Task to carry out: Below are some entries. Copy each line in them that holds "down".

Exercise data:
• • •

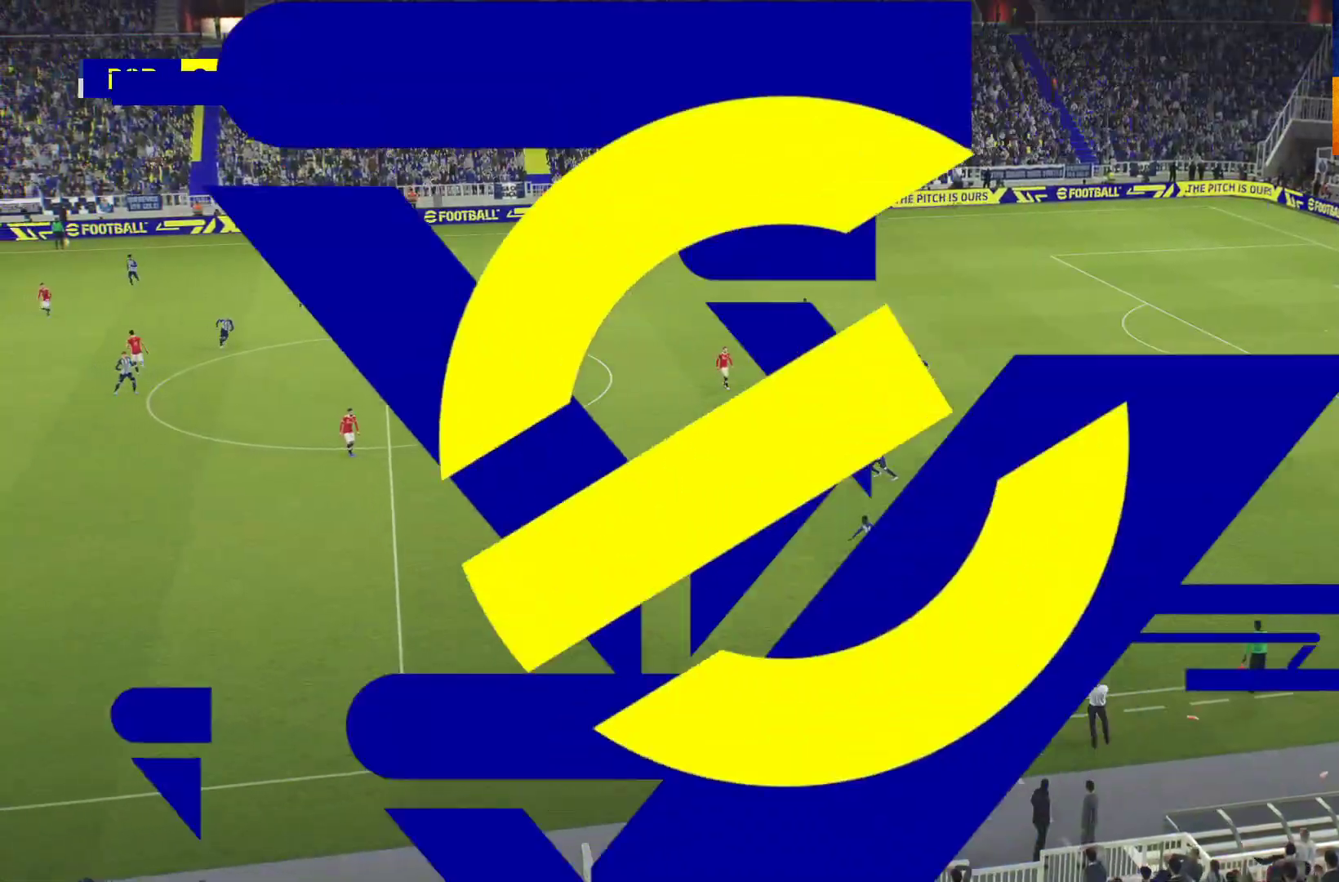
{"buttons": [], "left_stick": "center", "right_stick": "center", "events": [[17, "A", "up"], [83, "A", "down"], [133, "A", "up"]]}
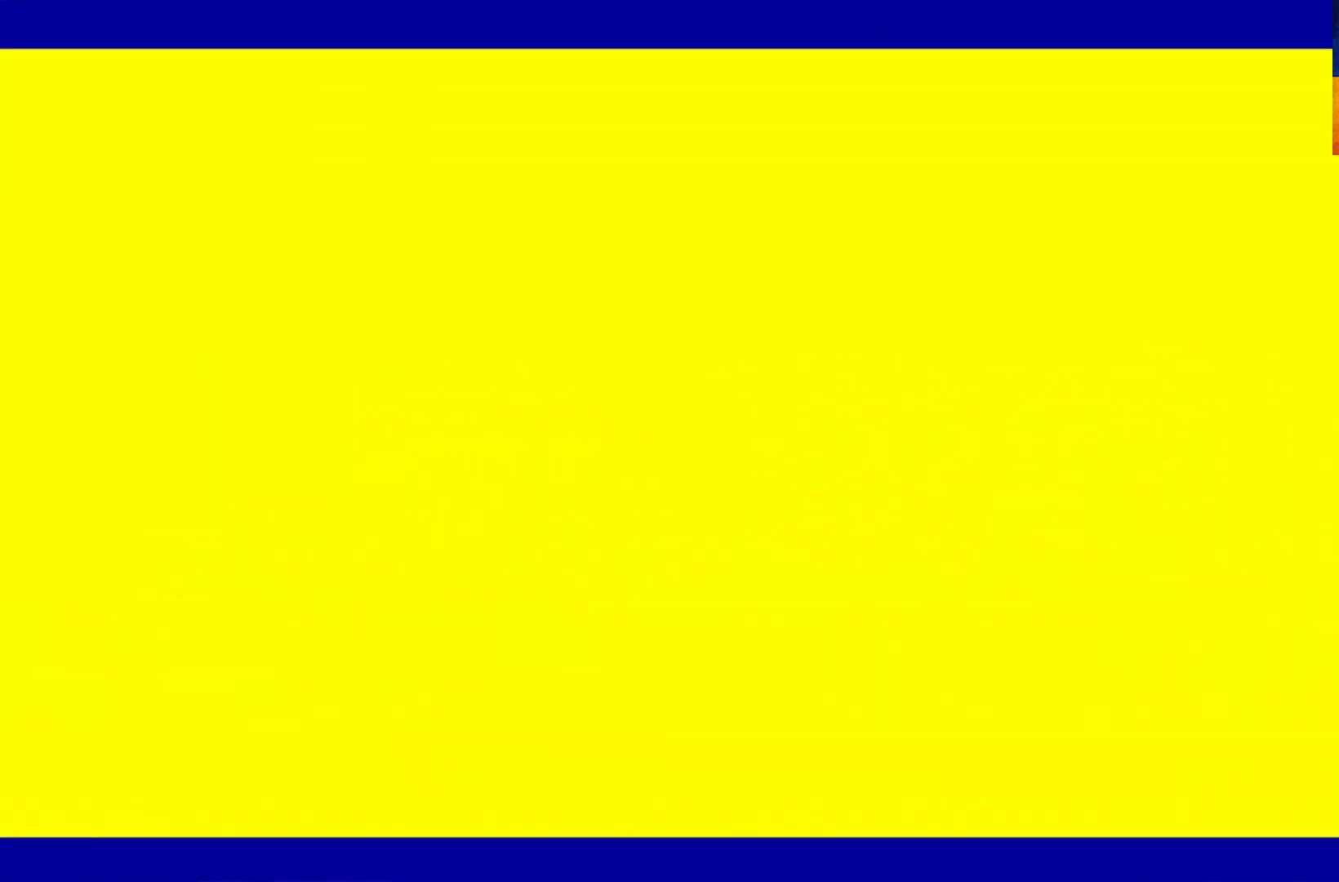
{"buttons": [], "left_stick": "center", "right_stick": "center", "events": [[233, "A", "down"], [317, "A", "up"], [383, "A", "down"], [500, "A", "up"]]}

• • •

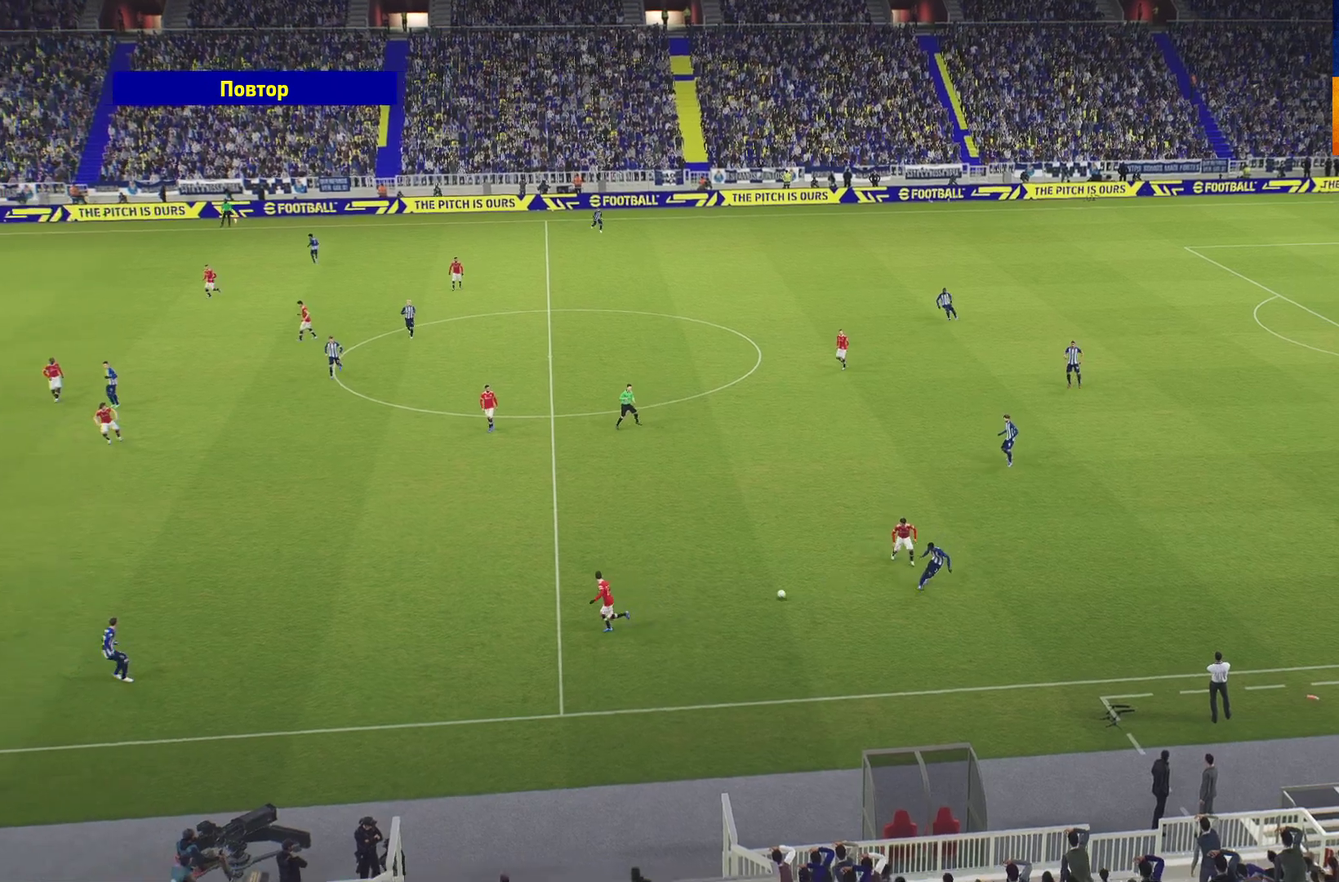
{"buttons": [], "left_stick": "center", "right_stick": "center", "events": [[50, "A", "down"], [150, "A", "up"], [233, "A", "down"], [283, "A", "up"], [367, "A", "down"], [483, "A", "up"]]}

• • •

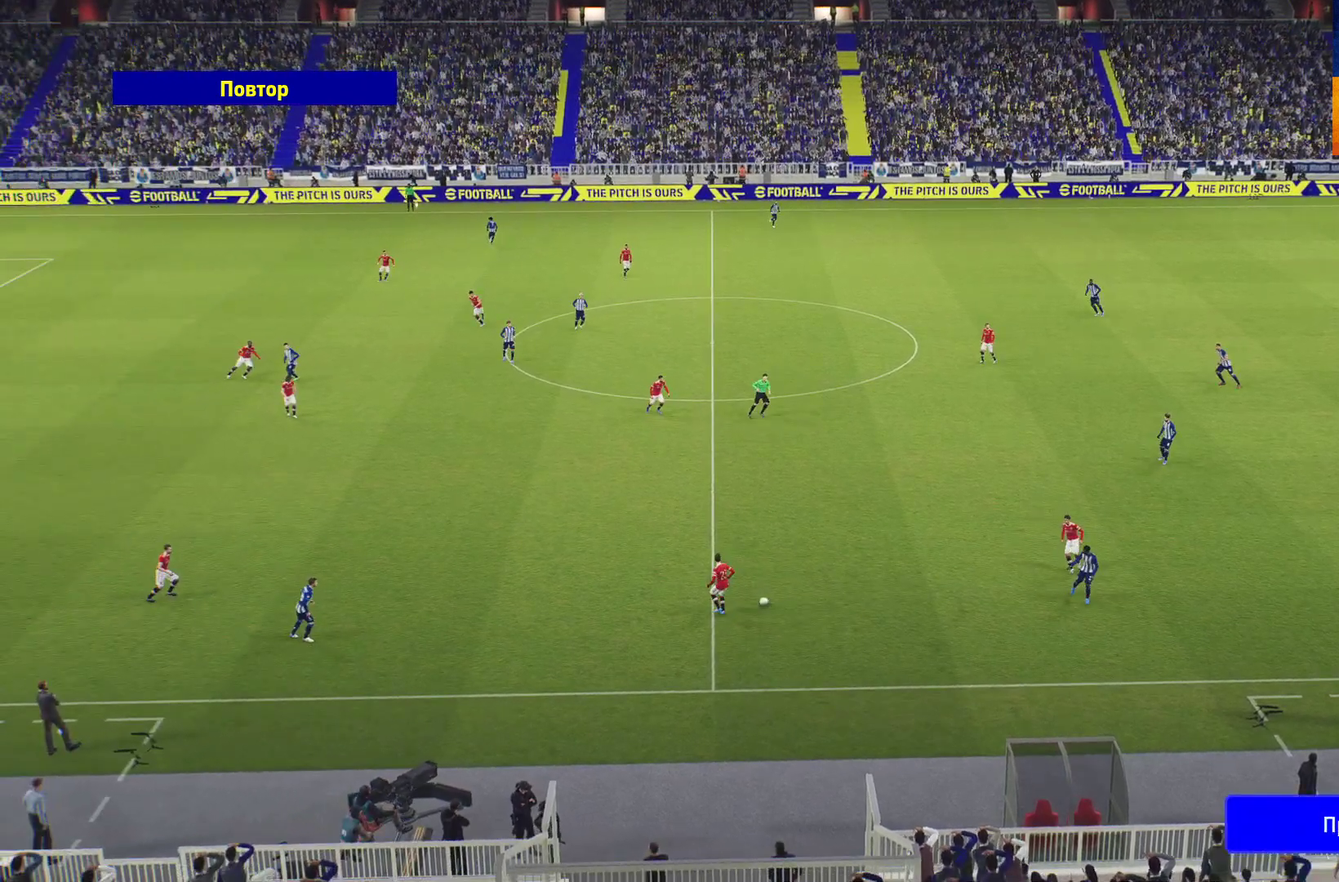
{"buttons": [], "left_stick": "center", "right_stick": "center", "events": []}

• • •

Exercise answer:
{"buttons": [], "left_stick": "center", "right_stick": "center", "events": [[17, "A", "up"], [83, "A", "down"], [133, "A", "up"]]}
{"buttons": [], "left_stick": "center", "right_stick": "center", "events": [[233, "A", "down"], [317, "A", "up"], [383, "A", "down"], [500, "A", "up"]]}
{"buttons": [], "left_stick": "center", "right_stick": "center", "events": [[50, "A", "down"], [150, "A", "up"], [233, "A", "down"], [283, "A", "up"], [367, "A", "down"], [483, "A", "up"]]}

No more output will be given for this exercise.